• Given passage
Research about distribution of organization size in the word

The world has been severely affected by Cov-2019 in the whole year 2020. Many companies and organizations are struggling with a difficult environment. Many long-established companies and organizations are at risk of bankruptcy and dissolution. For example, Burger King’s subsidiary in New Zealand has filed for bankruptcy protection. In such a business winter, the size of a company or organization is closely related to its viability. Therefore, we want to choose a visualization that studies the size distribution of world companies and organizations, and then research and improve this visualization. The visualization we select should not be a perfect one, we want to understand the visualization better by improving it. if the selected picture has no pitfalls, it would be difficult for us to conduct active and exploratory research and study on this visualization. Meanwhile, the visualization should not contain some specific effects like article light shadow. These visualizations are often created not only with Matplotlib but also modified with other software like Photoshop and AE. It could cause too much trouble when we making the replication.

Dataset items
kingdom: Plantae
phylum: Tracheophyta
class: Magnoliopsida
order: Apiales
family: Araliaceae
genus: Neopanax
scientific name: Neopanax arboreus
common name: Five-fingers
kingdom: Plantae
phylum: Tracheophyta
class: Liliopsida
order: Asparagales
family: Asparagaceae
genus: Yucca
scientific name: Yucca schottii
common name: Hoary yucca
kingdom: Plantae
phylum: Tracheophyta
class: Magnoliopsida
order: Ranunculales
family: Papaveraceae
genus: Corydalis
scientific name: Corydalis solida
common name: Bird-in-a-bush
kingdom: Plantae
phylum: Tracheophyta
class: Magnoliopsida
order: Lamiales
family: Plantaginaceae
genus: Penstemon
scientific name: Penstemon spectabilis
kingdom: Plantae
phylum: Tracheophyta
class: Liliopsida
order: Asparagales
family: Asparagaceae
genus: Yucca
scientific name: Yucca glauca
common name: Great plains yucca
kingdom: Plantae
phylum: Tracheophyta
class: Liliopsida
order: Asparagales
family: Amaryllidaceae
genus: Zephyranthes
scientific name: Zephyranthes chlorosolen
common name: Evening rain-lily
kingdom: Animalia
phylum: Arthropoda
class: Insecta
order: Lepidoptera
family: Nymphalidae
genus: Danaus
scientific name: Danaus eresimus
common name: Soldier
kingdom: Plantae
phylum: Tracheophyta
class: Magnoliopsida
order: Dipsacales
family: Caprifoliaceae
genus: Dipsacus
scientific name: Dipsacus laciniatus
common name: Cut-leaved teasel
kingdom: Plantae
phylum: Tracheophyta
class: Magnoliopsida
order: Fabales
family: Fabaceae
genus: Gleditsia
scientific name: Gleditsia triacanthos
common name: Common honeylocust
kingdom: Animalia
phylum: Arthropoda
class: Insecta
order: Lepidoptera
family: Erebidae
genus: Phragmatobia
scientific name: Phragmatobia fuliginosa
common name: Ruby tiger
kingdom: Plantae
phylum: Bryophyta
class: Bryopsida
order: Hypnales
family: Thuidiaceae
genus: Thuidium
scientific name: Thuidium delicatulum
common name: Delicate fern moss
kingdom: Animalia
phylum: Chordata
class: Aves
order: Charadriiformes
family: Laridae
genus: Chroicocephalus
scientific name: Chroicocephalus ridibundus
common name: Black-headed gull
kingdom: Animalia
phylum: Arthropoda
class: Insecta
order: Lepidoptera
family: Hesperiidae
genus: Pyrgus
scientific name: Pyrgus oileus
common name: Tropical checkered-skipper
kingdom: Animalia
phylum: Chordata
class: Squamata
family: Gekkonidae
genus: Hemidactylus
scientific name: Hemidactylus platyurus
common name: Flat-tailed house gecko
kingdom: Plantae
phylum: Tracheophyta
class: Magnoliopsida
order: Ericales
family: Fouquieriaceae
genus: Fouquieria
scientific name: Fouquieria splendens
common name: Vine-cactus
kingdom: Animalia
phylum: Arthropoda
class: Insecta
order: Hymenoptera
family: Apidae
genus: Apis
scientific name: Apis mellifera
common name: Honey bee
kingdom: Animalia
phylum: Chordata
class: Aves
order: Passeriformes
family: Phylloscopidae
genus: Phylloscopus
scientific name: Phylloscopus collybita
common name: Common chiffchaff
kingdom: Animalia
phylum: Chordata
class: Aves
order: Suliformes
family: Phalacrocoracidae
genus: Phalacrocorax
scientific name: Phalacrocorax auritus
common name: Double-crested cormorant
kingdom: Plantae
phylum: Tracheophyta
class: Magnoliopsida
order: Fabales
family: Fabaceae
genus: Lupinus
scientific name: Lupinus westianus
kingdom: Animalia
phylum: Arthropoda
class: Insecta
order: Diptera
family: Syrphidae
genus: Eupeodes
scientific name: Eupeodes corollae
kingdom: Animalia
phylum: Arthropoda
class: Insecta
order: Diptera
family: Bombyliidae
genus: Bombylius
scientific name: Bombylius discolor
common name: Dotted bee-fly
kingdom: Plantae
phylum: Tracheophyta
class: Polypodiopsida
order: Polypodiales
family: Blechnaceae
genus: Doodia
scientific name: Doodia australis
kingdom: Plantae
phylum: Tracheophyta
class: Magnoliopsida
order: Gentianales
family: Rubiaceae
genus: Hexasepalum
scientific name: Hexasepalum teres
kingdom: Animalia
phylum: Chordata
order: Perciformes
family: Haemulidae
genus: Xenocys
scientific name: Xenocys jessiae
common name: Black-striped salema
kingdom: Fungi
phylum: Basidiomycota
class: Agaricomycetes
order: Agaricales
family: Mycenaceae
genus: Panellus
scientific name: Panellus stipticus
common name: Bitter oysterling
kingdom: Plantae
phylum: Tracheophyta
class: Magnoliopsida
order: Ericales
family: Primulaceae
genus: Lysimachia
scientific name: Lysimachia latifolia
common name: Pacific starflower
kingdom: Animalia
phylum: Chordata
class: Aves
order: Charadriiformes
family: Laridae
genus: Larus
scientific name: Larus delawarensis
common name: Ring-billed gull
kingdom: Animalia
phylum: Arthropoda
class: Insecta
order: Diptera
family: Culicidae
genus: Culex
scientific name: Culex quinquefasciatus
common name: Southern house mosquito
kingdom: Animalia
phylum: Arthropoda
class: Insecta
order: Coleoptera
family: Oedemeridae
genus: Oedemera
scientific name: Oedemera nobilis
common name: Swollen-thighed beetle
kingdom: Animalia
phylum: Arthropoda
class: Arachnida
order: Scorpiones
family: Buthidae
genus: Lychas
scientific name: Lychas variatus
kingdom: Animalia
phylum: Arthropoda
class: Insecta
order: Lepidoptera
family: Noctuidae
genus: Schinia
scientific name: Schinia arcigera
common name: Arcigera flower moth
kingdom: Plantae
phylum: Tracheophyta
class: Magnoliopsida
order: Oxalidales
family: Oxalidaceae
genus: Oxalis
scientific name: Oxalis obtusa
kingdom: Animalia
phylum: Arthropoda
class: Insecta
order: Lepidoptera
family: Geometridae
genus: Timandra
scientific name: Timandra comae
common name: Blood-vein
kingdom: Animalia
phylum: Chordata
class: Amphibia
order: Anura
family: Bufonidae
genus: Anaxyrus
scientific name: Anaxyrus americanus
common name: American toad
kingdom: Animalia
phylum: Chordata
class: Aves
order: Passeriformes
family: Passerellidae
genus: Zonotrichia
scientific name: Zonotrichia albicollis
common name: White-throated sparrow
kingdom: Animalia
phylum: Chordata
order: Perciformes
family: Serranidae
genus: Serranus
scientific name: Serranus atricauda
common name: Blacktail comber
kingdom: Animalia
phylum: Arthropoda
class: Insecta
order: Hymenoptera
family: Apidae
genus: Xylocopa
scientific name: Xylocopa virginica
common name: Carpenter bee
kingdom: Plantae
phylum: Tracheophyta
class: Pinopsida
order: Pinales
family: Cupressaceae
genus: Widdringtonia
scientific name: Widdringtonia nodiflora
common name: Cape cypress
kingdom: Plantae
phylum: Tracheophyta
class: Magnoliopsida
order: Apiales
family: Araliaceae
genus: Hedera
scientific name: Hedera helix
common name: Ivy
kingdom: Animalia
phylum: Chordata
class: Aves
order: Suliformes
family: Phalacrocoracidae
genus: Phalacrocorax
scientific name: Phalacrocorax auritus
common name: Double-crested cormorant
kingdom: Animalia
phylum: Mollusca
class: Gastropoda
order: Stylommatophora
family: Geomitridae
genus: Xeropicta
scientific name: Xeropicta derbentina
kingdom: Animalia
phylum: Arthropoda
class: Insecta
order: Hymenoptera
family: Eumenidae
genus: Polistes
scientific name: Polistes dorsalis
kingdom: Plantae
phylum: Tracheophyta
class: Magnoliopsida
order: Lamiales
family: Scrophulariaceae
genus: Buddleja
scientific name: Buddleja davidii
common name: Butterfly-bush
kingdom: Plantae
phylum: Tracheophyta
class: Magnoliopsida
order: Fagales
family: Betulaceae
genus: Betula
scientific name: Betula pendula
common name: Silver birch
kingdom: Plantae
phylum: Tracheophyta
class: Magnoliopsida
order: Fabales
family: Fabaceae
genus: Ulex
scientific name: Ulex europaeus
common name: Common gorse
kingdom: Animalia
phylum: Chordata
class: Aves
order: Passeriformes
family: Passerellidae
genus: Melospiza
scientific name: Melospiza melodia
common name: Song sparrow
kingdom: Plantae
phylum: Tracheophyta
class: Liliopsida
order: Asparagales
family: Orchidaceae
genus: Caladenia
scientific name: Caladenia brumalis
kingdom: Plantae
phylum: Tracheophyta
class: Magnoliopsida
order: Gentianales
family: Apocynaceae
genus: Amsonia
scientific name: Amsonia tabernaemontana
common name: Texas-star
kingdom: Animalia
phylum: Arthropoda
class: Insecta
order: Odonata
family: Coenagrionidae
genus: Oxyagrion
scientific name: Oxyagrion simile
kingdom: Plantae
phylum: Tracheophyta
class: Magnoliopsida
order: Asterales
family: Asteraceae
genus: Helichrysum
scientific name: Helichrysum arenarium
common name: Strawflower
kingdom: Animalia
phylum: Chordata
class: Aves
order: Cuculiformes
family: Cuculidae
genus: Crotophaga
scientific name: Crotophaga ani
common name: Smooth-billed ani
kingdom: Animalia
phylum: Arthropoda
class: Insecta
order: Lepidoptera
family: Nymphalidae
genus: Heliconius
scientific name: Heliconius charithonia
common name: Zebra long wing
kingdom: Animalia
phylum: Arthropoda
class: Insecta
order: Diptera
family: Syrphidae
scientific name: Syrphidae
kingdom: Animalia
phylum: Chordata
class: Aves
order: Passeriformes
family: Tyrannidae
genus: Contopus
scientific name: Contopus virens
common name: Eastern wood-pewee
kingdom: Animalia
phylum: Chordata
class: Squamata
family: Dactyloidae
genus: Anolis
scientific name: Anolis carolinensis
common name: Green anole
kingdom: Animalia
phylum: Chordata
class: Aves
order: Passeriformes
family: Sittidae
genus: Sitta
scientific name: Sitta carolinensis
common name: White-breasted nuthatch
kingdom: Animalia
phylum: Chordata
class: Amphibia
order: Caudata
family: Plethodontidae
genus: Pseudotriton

• Direction
In the text about organization size, which company's New Zealand subsidiary filed for bankruptcy protection? You won't need the records.

• Solution to this task
Burger King's